Structured pose outputs

....

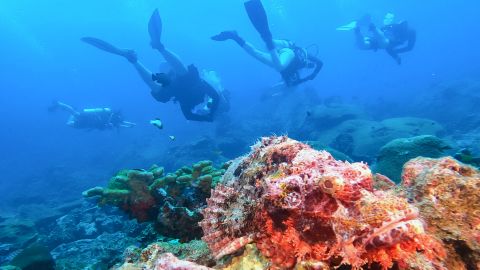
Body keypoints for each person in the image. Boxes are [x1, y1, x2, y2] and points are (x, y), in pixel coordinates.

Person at [82, 9, 225, 122]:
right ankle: (155, 49)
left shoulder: (187, 100)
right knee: (184, 77)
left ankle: (135, 58)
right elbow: (213, 98)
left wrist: (208, 116)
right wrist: (209, 116)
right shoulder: (198, 91)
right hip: (180, 85)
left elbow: (205, 103)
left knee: (165, 89)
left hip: (176, 88)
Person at [212, 0, 322, 88]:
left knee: (257, 54)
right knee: (276, 59)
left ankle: (235, 37)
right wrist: (313, 74)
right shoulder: (304, 54)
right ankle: (267, 37)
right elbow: (320, 63)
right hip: (288, 51)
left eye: (308, 66)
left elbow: (290, 84)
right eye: (308, 64)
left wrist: (305, 78)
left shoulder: (290, 75)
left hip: (278, 56)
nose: (308, 65)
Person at [351, 13, 416, 64]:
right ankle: (371, 26)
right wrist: (396, 54)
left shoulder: (409, 32)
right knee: (384, 44)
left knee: (362, 46)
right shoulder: (410, 32)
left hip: (379, 41)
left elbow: (408, 48)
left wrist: (396, 56)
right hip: (383, 40)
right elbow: (409, 48)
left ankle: (356, 30)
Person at [49, 101, 136, 130]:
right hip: (90, 119)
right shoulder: (112, 117)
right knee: (74, 114)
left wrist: (130, 125)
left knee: (71, 120)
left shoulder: (115, 120)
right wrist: (130, 125)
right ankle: (59, 103)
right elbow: (121, 123)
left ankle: (62, 105)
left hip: (89, 123)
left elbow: (122, 123)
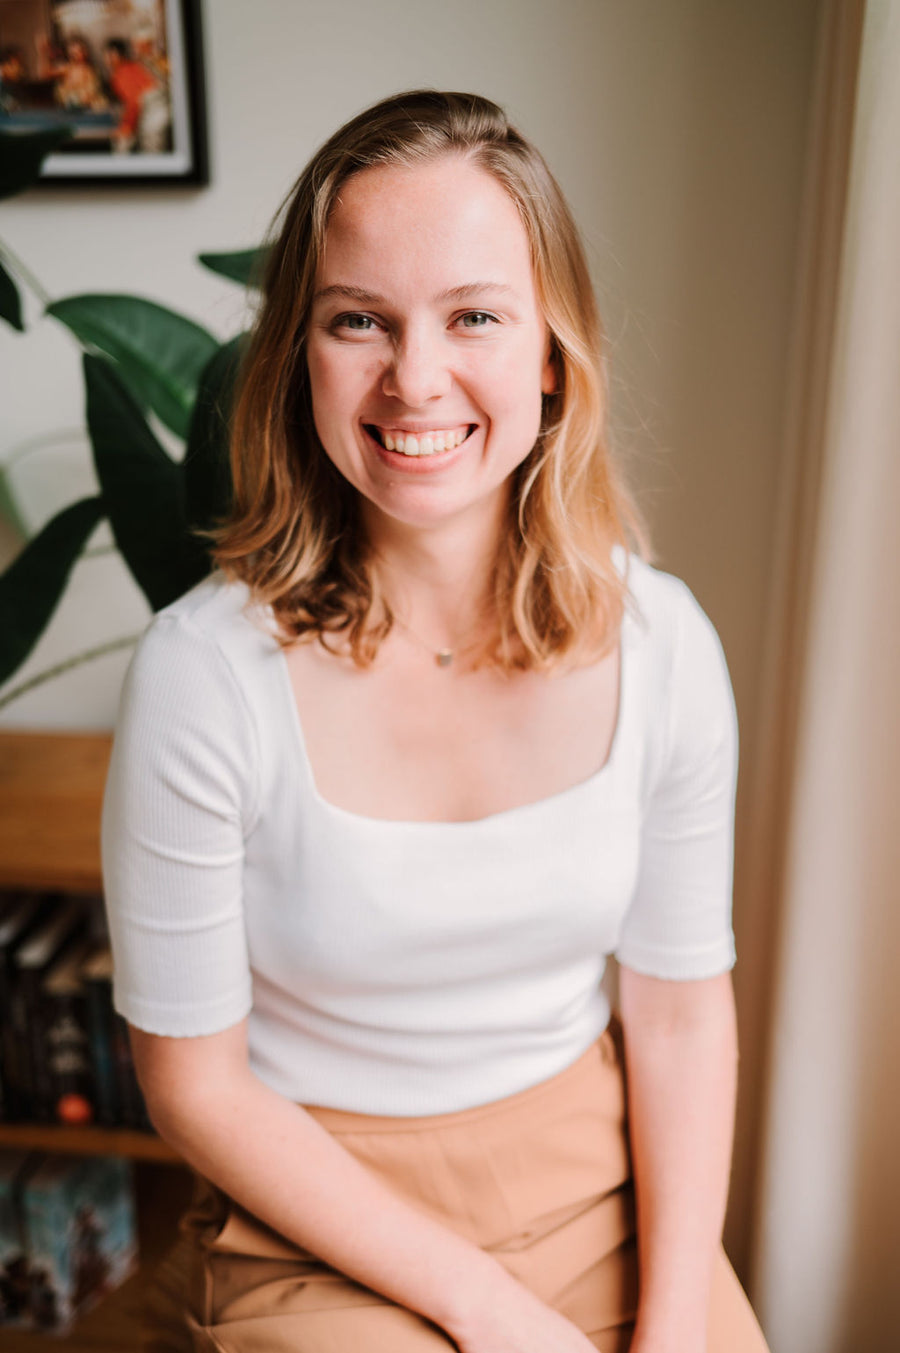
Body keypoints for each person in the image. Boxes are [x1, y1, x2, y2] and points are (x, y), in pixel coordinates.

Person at [102, 90, 770, 1353]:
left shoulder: (665, 644)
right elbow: (193, 1085)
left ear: (551, 355)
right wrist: (486, 1313)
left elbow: (679, 1014)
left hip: (596, 1189)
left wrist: (676, 1322)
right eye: (360, 321)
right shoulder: (201, 675)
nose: (416, 378)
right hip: (319, 1217)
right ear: (300, 354)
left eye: (474, 316)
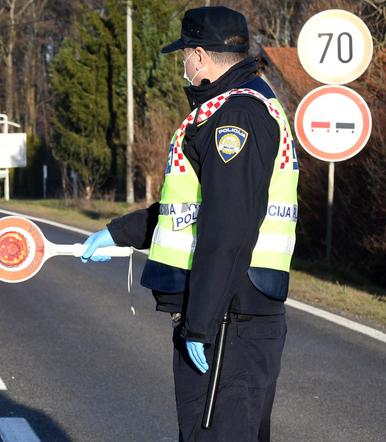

....

Exercise details:
What are the lines, exactly as written above, from the line with "right knee: (184, 77)" to the line with "right ankle: (267, 37)", both included? Output only those.

The completed task:
right knee: (184, 77)
left ankle: (135, 58)
right elbow: (213, 98)
left wrist: (208, 116)
right wrist: (209, 116)
right shoulder: (198, 91)
right hip: (180, 85)
left elbow: (205, 103)
left knee: (165, 89)
left hip: (176, 88)
Person at [212, 0, 322, 88]:
left knee: (257, 54)
right knee: (276, 59)
left ankle: (235, 37)
right wrist: (313, 74)
right shoulder: (304, 54)
right ankle: (267, 37)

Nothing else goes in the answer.